Saved data entries
═══

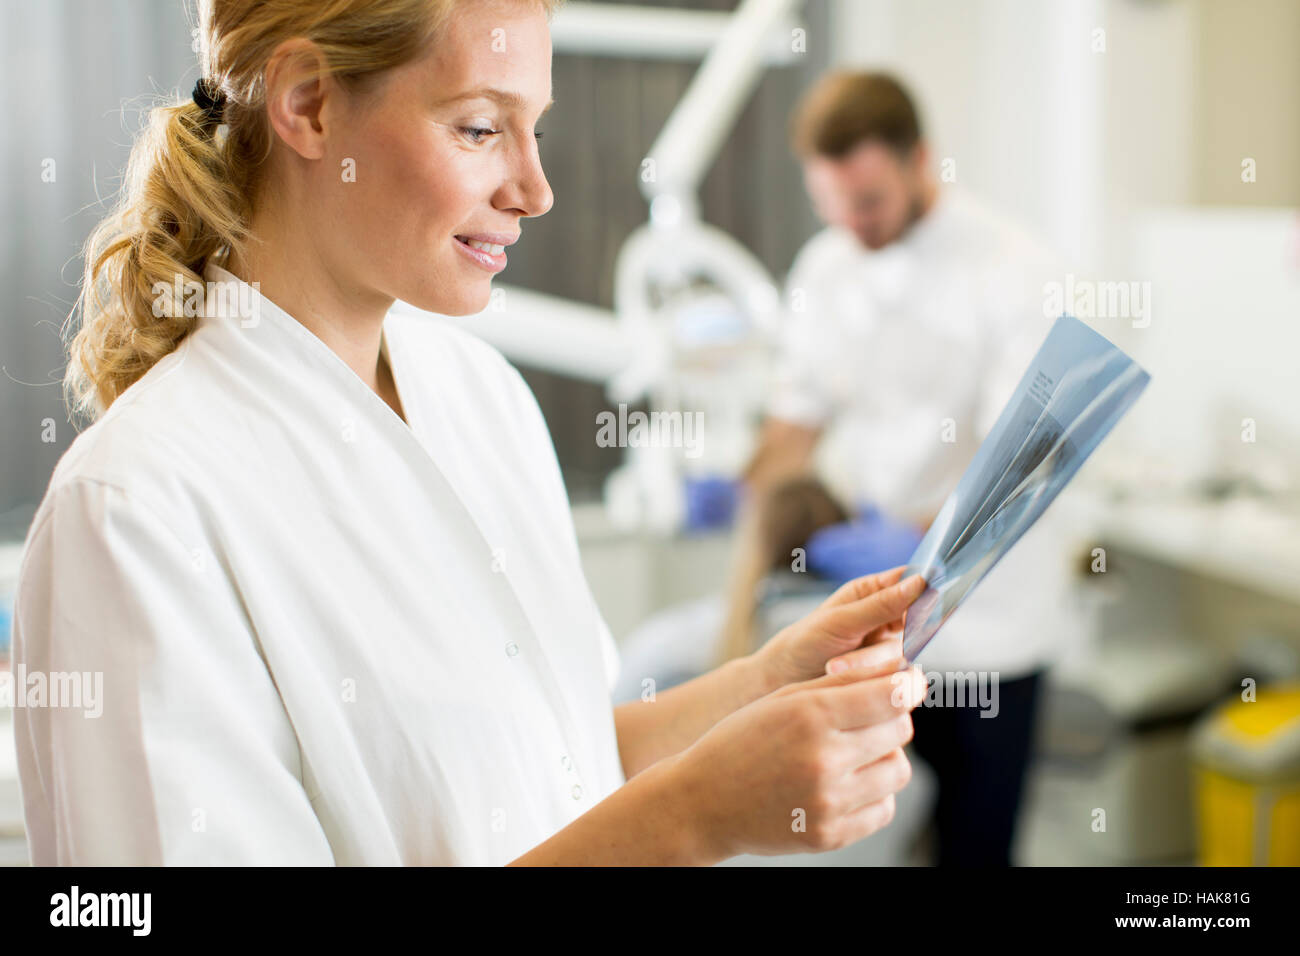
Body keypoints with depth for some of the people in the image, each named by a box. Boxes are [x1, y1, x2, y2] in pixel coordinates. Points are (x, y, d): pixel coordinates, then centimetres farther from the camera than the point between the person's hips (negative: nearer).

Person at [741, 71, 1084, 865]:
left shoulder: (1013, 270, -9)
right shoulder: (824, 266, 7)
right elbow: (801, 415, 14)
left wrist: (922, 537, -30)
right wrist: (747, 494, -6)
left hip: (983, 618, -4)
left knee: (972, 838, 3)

═══

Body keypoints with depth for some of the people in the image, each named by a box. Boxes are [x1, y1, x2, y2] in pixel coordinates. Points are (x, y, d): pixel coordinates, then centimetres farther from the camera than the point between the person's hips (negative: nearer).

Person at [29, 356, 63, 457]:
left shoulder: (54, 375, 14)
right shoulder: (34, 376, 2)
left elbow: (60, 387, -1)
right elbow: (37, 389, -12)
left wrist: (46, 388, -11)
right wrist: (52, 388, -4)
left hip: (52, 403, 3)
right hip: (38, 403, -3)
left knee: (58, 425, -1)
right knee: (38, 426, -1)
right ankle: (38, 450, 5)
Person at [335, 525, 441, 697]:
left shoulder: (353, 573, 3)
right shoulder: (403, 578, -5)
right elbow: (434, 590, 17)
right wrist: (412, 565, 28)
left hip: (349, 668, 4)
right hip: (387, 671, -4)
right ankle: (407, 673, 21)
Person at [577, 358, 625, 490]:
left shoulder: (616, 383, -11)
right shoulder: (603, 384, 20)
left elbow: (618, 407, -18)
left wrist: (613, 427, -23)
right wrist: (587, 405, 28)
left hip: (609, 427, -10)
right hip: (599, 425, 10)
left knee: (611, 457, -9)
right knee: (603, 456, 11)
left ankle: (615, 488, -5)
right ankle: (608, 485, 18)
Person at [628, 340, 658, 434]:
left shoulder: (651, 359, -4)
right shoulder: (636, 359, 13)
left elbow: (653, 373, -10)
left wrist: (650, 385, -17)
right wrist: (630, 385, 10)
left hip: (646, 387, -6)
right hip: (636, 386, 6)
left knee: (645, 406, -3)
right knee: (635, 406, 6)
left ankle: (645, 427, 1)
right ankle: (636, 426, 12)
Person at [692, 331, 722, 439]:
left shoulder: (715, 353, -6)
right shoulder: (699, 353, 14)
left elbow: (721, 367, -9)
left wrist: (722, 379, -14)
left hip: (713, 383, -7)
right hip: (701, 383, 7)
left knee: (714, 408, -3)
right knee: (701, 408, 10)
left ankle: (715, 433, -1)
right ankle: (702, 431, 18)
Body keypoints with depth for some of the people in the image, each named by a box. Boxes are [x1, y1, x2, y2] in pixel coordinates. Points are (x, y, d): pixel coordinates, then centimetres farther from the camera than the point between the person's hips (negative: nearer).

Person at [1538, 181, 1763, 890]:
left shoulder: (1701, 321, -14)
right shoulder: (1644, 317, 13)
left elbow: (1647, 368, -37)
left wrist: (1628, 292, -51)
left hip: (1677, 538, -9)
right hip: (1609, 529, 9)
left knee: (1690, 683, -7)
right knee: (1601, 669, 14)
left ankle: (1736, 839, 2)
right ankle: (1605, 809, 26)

═══

* Task to carry out: Quote the rows from the line holding "left hip: (52, 403, 3)" through the line holding "right wrist: (630, 385, 10)", including both of those lines, with no changes.

* Response to the exercise:
left hip: (52, 403, 3)
right hip: (38, 403, -3)
left knee: (58, 425, -1)
right knee: (38, 426, -1)
right ankle: (38, 450, 5)
Person at [335, 525, 441, 697]:
left shoulder: (353, 573, 3)
right shoulder: (403, 578, -5)
right elbow: (434, 590, 17)
right wrist: (412, 565, 28)
left hip: (349, 668, 4)
right hip: (387, 671, -4)
right ankle: (407, 673, 21)
Person at [577, 358, 625, 490]:
left shoulder: (616, 383, -11)
right shoulder: (603, 384, 20)
left elbow: (618, 407, -18)
left wrist: (613, 427, -23)
right wrist: (587, 405, 28)
left hip: (609, 427, -10)
right hip: (599, 425, 10)
left knee: (611, 457, -9)
right knee: (603, 456, 11)
left ankle: (615, 488, -5)
right ankle: (608, 485, 18)
Person at [628, 340, 658, 434]:
left shoulder: (651, 359, -4)
right shoulder: (636, 359, 13)
left elbow: (653, 373, -10)
left wrist: (650, 385, -17)
right wrist: (630, 385, 10)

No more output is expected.